== Given exercise 1 ==
In the forum thread about black beard algae, what produces the strong flow in the tank holding the Black Sulawesi Gobies?
== Given exercise 2 ==
Reproduce word for word the section of the black beard algae thread between "But I don't" and "presense of organics.", inclusive.
== Given exercise 3 ==
Write the next part of the forum thread about black beard algae, continuing after its final post.

== Page text ==
◆ ◆ ◆

I used to believe that BBA is a direct result of the presense of organics in the aquarium. Meaning that if you removed all the organics BBA would die. If I understand correctly BBA feeds like a marine coral - filtering food from the water. So if you cleaned the water well and there was no food then BBA should be reduced and even die.

But I don't think that is true any more. I have a 55 gal. tank with about 60 Black Sulawesi Gobies. Each fish is about 1" long. They eat A LOT. Every day I dump about between 3 and 4 oz. of bloodworms in that tank! I introduced BBA with some Java Fern about 2 months ago. I expected the BBA to explode. But it has not grown at all. I bet that tank has a ton of organics at least for a shor time after I feed. But the tank also has good flow and Poret filters. So there must be some kind of corellation between the good filtration and the BBA despite the 
presense of organics.

The flow in that tank is unobstructed. Only the small bush of Java Fern is in the middle. The strong flow comes from 3 air stones.

In any case - I'd suggest improving the filtration if you can. If you want more information look at the responses to posts that I've written in the last 2 months - there is a lot of promising information about filtration that we collectively uncovered recently.

--Nikolay


----------



## vinman

thank you


----------



## neilshieh

what niko says is true, you'll see once you explore the forum more, he is a strong advocator of good filtration and of course, lava rock. and its not unjustified it's true, according to him, its how the japanese aquarists do it and it works great for them. so better filtration is one thing you'll have to consider. SAE's and h2o2 will only hinder BBA not fix it.


----------



## BobAlston

I have finished entered my third daily treatment of Excel in my 55 gallon at 3x the normal dosage. I was hoping to see the BBA turn red just before dying. Nothing yet. Except one of my adult angels just died. The other seems to be OK.

Ideas?

Bob


----------



## vinman

I added salt to my 95 gal long after a water change I put extra salt in and where ever the salt landed it turned the Black hair Algae deep red. I found out from a local pet store owner who is a friend/customer that T5 lighting kills BBA. All he has is a box filter in a 20 high some fish and a tank full of plants and no BBA. He has the light on for 10 hours a day with T5 double bulb strip


----------



## Jeffww

vinman said:


> I added salt to my 95 gal long after a water change I put extra salt in and where ever the salt landed it turned the Black hair Algae deep red. I found out from a local pet store owner who is a friend/customer that T5 lighting kills BBA. All he has is a box filter in a 20 high some fish and a tank full of plants and no BBA. He has the light on for 10 hours a day with T5 double bulb strip


T5 does NOT kill BBA. Total and absolute lie. He's probably just trying to sell you a fixture. I have a T5 HO set up and as soon as I under dose co2- up comes the BBA.

◆ ◆ ◆

== Entries ==
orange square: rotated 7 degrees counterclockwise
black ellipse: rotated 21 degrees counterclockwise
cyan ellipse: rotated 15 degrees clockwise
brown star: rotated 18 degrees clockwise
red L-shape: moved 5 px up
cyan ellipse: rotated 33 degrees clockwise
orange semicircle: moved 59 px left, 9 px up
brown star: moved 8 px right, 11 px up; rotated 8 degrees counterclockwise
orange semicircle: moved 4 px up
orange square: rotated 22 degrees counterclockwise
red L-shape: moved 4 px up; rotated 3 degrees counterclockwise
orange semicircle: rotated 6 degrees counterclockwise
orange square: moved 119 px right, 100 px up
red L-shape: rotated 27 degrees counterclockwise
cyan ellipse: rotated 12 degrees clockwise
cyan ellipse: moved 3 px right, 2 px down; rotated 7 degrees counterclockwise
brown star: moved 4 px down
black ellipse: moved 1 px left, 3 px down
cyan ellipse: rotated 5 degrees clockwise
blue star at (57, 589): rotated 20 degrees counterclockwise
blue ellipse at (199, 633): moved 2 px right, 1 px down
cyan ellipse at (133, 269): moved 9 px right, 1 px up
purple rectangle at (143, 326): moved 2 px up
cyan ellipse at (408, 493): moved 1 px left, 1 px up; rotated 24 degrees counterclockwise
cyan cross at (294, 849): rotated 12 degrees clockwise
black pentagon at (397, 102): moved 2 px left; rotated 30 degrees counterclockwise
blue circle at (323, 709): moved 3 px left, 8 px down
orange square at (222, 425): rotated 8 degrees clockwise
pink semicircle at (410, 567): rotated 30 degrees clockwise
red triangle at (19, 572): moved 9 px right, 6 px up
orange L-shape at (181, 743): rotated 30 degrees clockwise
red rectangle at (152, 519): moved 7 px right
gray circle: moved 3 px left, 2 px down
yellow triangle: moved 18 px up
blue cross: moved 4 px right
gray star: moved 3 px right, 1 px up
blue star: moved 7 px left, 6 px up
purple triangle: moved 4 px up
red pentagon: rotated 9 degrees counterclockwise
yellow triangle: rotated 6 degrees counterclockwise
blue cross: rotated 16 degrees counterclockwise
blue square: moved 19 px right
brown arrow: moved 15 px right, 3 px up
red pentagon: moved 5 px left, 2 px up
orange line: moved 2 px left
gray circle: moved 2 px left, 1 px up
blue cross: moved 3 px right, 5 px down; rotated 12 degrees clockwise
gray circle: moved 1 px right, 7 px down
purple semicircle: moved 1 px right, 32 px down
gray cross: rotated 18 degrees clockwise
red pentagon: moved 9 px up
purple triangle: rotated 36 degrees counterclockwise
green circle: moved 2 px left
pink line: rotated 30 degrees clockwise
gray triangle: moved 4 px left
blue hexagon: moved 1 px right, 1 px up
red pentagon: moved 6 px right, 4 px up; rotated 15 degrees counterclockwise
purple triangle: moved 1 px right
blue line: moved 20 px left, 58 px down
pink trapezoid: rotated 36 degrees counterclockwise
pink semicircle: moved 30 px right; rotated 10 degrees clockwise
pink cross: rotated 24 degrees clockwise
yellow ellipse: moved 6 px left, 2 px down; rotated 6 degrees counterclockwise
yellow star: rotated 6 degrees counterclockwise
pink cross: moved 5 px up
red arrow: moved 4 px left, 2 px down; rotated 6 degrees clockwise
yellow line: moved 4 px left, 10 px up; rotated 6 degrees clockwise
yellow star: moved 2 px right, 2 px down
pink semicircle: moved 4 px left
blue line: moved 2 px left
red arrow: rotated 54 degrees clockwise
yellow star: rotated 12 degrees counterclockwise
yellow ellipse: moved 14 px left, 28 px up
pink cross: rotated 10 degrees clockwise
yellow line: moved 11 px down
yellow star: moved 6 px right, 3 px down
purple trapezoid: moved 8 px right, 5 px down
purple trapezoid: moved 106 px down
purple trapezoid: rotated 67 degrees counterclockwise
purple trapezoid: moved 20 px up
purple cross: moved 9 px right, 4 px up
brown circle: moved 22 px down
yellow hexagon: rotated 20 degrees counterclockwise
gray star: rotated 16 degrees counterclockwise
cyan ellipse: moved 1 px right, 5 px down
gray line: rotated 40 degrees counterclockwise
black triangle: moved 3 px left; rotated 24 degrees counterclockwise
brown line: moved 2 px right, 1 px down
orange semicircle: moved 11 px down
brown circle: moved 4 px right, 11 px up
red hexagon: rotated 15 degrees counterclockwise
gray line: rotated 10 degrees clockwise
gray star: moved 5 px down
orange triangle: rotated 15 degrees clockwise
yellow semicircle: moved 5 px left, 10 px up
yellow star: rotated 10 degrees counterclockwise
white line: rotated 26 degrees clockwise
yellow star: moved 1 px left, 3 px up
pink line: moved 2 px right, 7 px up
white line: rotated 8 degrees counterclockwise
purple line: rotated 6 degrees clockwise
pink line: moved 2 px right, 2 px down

◆ ◆ ◆

== Written response 1 ==
Three air stones.

== Written response 2 ==
But I don't think that is true any more. I have a 55 gal. tank with about 60 Black Sulawesi Gobies. Each fish is about 1" long. They eat A LOT. Every day I dump about between 3 and 4 oz. of bloodworms in that tank! I introduced BBA with some Java Fern about 2 months ago. I expected the BBA to explode. But it has not grown at all. I bet that tank has a ton of organics at least for a shor time after I feed. But the tank also has good flow and Poret filters. So there must be some kind of corellation between the good filtration and the BBA despite the 
presense of organics.

== Written response 3 ==
----------



## vinman

but Jeff he is not giving any co 2 and he don"t have any BBA. He is a friend and a customer of mine. He buys african cichlids off me . I have help him set up another one of his pet shops. When I buy something he give it to me at his cost not the wholesale list price . I get his teer level discount. We give each other things back and forth. I'm going to help him set up his central system for free. He normally pays me for the day. Since the business is slow I told him I help him get it going for free, this way he can buy some more fish off me. We help each other out.


----------



## niko

I think that the guy that says that T5 bulbs kill BBA may not be a liar. But he does not have a good answer what kills BBA. So he has found some reason to associate the two. Which may appear as a sales pitch of course.

Example:
75 gallon tank. No CO2. 
60 watts of T8 shop lights light. 
2 small HOB filters (meant for like 20 gal. tank each).
Heavy air bubbling.
About 60 loaches, each 2-3 inches long. 

Dumped about 2 lbs of plants from another tank. Covered with BBA. Let them float. Next morning - Wow! Most BBA has disappeared from the plants. By the end of the day there was no BBA left. None!

Loaches can not be responsible - they hid all day under the decoration. Botia kubotai does not eat algae anyway. Plants were floating.

What killed that BBA? Not good flow, not the lights, not CO2, not Excel, not the loaches. What made it evaporate as if it was never there! In a day??? It never even turned red - it just disappeared. What was that?

We still don't have good answer to things like that. So you see me going to basics and trying to find facts we cannot deny. Filtration is one of them for sure. And there is more for sure.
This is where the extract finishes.